Background: Pneumocystis jiroveci pneumonia (PJP) is an opportunistic infection affecting immunocompromised individuals. Due to its high mortality, PJP prophylaxis is commonly recommended for many immunocompromising conditions. However, evidence regarding the burden and role of prophylaxis in PJP among rheumatic patients remains limited. There is lack of consensus for when and for whom to initiate prophylaxis. Delineating the epidemiology, predictors of mortality and efficacy of prophylaxis in PJP among rheumatic patients is urgently needed.

Objectives: To delineate the epidemiology of PJP, identify predictors of mortality and evaluate the usefulness of prophylaxis in rheumatology patients.

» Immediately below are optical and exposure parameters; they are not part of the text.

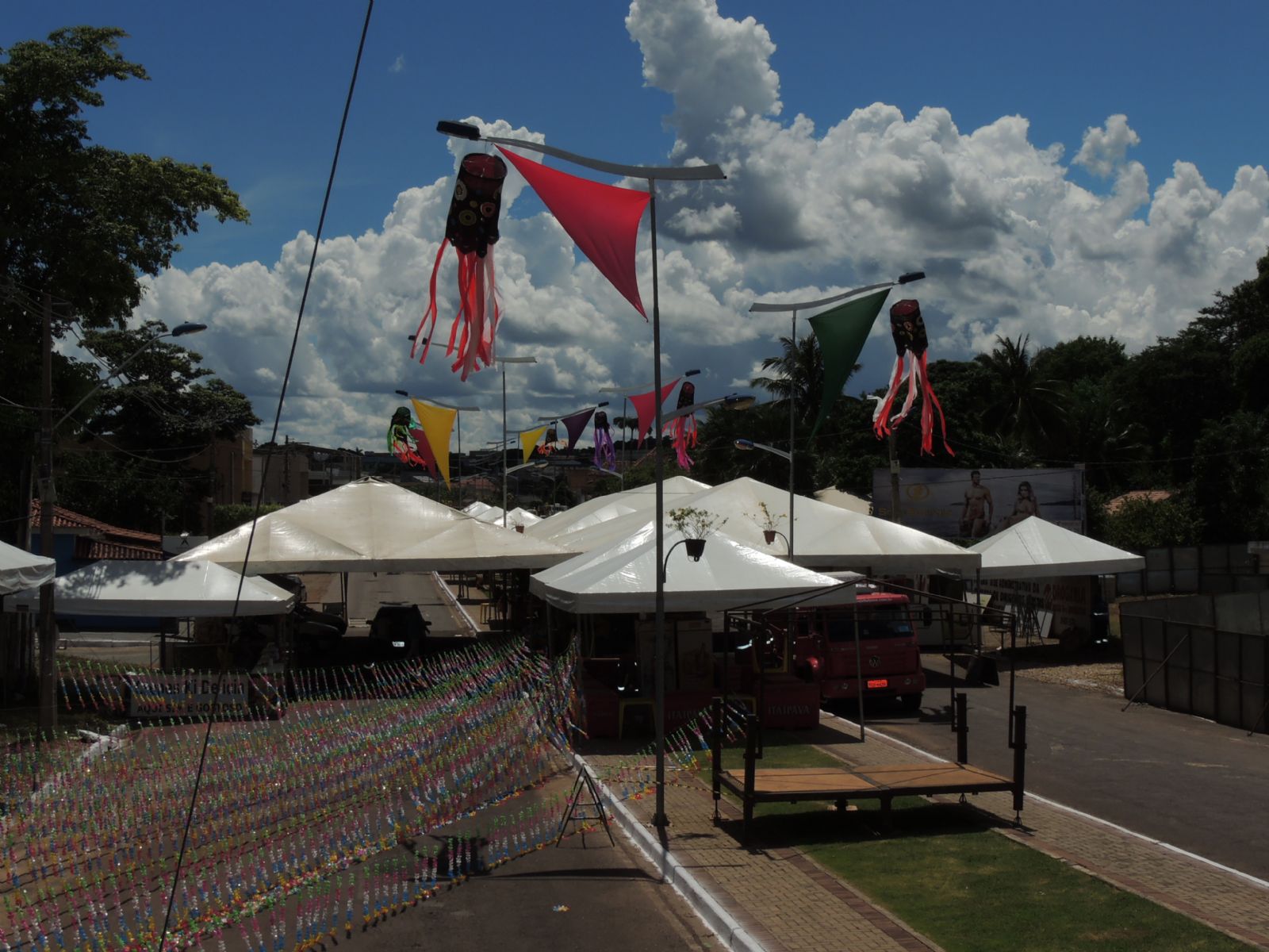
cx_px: 634
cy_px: 476
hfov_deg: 38.2
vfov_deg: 29.1
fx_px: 1833
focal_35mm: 50
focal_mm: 8.9
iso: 100
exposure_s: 1/1600
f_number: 7.1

Methods: We performed a big-data cohort study based on the territory-wide healthcare database of the Hong Kong Hospital Authority. All patients with a diagnosis of anti-neutrophil cytoplasmic antibody-associated vasculitis (AAV), immune-mediated myositis (IMM), rheumatoid arthritis (RA), systemic lupus erythematosus (SLE), systemic sclerosis (SSc), or spondyloarthritis (SpA) between 2015-2019 were included. PJP were identified based on physician diagnosis and/or positive microbiological results from deep respiratory tract specimens. Prophylaxis was defined as prescription of a prophylactic dose of co-trimoxazole for at least 2 weeks and/or inhaled pentamidine. Prevalence of PJP, prophylaxis and mortality among rheumatic patients were calculated. Demographics, blood parameters and immunosuppressants use was also collected for multivariate analysis. Number needed to treat (NNT) analysis was performed based on absolute risk reduction of PJP in patients with and without prior PJP prophylaxis.

Results: A total of 21,587 unique rheumatic patients were analysed (54% RA, 25% SLE, 13% SpA, 5% IMM, 2% AAV and 1% SSc). Between 2015-2019, 1141 (5.3%) patients were prescribed PJP prophylaxis and 48 (0.2%) developed PJP. None of those patients who developed PJP had received prophylaxis prior to infection. The risk of PJP was highest among SSc (1.8%), AAV (1.4%) and IMM (0.7%) patients, with NNT of SSc 36, AAV 48 and IMM 114. Within these disease entities, the majority of PJP occurred at prednisolone dose of 15mg/day (P15) or above (100% in SSc and IIM, 66.7% in AAV). Overall, PJP was associated with a mortality-rate of 39.6%. Glucocorticoid dose (daily prednisolone dose equivalent 29.1±23.5mg vs 11.4±7.2mg, P<0.01) and lymphopenia (0.44x109/L vs 0.90x109/L, P= 0.04) at PJP diagnosis were associated with PJP mortality in rheumatic patients.

Conclusion: PJP is an uncommon but important infection in rheumatic patients associated with significant mortality. PJP prophylaxis is effective and should be considered in patients with SSc, AAV and IMM, especially in those receiving a steroid dose above P15.